Calabria – Crotone

The vibe in a nutshell:

Gentle pace, family holiday at the seaside, have zero English expectation.

What I liked:

The old town with it’s imposing Castle of Charles V at the top. After the absence of an old town in Reggio Calabria (due to a series of catastrophic blows), it was a welcome addition to this small seaside town.


The gorgeous lungomare Cristoforo Colomba. A fun strip to eat, drink, shop, see the fish market in action, swim and sunbathe.


What I didn’t:

There is extremely limited public transport options to the nearby places of note such as Santa Severina and Le Castelle. There are two bus companys, the Autolinee Romano and the Ferrovie della Calabria and their timetable looks like this:

Crotone to Santa Severina: 1 x day at 14:14hrs

Santa Severina to Crotone: 3 x day at 06:00, 06:40 & 07:05.

What I should’ve done different:

It seems the car is king here and for a public transport sort of a gal it was one place where I would’ve benefited from hiring a car or calling a taxi or possibly staying a night at Santa Severina.

Of note:

Try the licorice gelato, yum. Licorice was imported to Calabria around 700BC by the Greeks and has the ideal microclimate and habitat for the plant and it’s delicious roots to thrive.

Pythagorus, the ancient Greek philosopher came to Crotone around 530BC and started a school which it seems had more to do with political and esoteric religious teachings such as the immortality of the soul rather than maths as I might have assumed. Crotone has embraced this and there is a Museum of Pythagorus and a thematic park dedicated to sculpture representing the concepts attributed to him.  (I noticed there are street names such as Fibonacci St so not sure if this is random or if someone has had fun with mathematicians here. 🙂

Could also try the swordfish, er, if you like that sort of thing, (called Spada round here).
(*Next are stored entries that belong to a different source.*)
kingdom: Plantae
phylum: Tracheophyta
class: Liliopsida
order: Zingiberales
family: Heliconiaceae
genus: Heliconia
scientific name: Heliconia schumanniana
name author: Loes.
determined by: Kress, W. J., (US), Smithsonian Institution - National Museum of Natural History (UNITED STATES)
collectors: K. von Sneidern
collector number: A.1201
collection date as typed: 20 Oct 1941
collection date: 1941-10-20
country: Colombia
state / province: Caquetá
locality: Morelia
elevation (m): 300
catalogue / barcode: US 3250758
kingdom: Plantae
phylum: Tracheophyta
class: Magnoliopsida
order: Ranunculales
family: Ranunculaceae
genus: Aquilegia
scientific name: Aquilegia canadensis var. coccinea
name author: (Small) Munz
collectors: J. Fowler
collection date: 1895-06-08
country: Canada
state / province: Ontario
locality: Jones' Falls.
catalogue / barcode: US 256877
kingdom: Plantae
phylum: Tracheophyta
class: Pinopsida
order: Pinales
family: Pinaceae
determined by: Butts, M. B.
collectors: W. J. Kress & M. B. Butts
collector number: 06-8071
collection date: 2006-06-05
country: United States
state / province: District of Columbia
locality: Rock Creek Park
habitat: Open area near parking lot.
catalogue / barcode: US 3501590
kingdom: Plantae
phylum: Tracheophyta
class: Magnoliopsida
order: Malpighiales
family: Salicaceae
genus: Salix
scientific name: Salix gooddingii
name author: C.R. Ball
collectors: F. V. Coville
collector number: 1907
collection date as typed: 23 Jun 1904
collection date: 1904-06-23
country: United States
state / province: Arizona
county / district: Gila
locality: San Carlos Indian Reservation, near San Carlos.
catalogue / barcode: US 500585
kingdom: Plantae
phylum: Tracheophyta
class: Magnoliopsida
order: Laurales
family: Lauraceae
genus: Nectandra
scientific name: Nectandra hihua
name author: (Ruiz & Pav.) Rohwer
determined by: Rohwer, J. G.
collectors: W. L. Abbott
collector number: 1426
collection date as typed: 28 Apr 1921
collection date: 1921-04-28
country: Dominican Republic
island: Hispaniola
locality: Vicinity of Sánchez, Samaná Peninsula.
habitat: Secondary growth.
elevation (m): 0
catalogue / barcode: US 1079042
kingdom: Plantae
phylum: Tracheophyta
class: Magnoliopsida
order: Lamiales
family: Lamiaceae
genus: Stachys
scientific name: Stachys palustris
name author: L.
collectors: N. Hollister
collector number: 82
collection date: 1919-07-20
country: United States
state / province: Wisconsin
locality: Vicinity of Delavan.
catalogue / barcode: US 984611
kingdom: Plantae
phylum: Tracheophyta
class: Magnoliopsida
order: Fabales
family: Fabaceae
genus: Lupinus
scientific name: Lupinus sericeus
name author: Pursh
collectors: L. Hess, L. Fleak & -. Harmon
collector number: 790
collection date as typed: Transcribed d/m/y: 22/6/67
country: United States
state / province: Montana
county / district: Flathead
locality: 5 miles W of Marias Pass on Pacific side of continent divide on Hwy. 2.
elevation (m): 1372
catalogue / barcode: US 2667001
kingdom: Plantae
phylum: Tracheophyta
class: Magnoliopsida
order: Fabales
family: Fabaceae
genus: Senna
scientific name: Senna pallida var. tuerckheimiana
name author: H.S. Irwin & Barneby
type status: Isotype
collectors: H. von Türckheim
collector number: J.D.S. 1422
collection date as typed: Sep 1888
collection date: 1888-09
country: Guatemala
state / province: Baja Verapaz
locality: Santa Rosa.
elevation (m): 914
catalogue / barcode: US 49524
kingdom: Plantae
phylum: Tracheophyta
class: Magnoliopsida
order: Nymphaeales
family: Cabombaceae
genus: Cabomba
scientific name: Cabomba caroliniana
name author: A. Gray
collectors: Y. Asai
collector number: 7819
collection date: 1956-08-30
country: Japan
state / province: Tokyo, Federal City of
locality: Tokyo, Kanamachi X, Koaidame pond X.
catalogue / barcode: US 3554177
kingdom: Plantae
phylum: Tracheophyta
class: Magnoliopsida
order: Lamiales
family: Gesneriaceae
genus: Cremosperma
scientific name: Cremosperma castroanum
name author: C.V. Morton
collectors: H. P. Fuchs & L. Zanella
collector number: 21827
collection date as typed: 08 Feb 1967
3 thoughts on “Calabria – Crotone

  1. You definitely need a car or have to hire someone or find a friend to take you to many of the towns in Calabria. The buses are set up for the school children so even if you get to the location, it’s hard to get back, because it doesn’t seem to go in the direction you need it. Was the Pythagoras Museum/Park open? I remember it being deserted when I visited. In the end, Pythagoras was run out of town for his philosophical leanings. His mathematical prowess didn’t save him.

    Liked by 1 person

    1. Yes the park was open and there were a few cars in the car park. I didn’t get as far as the Museum so unsure. I was just strolling around the sculptures in the crazy heat! Gosh it has warmed up quickly hasn’t it. I’m in Cosenza now in 37 degree centigrade heat!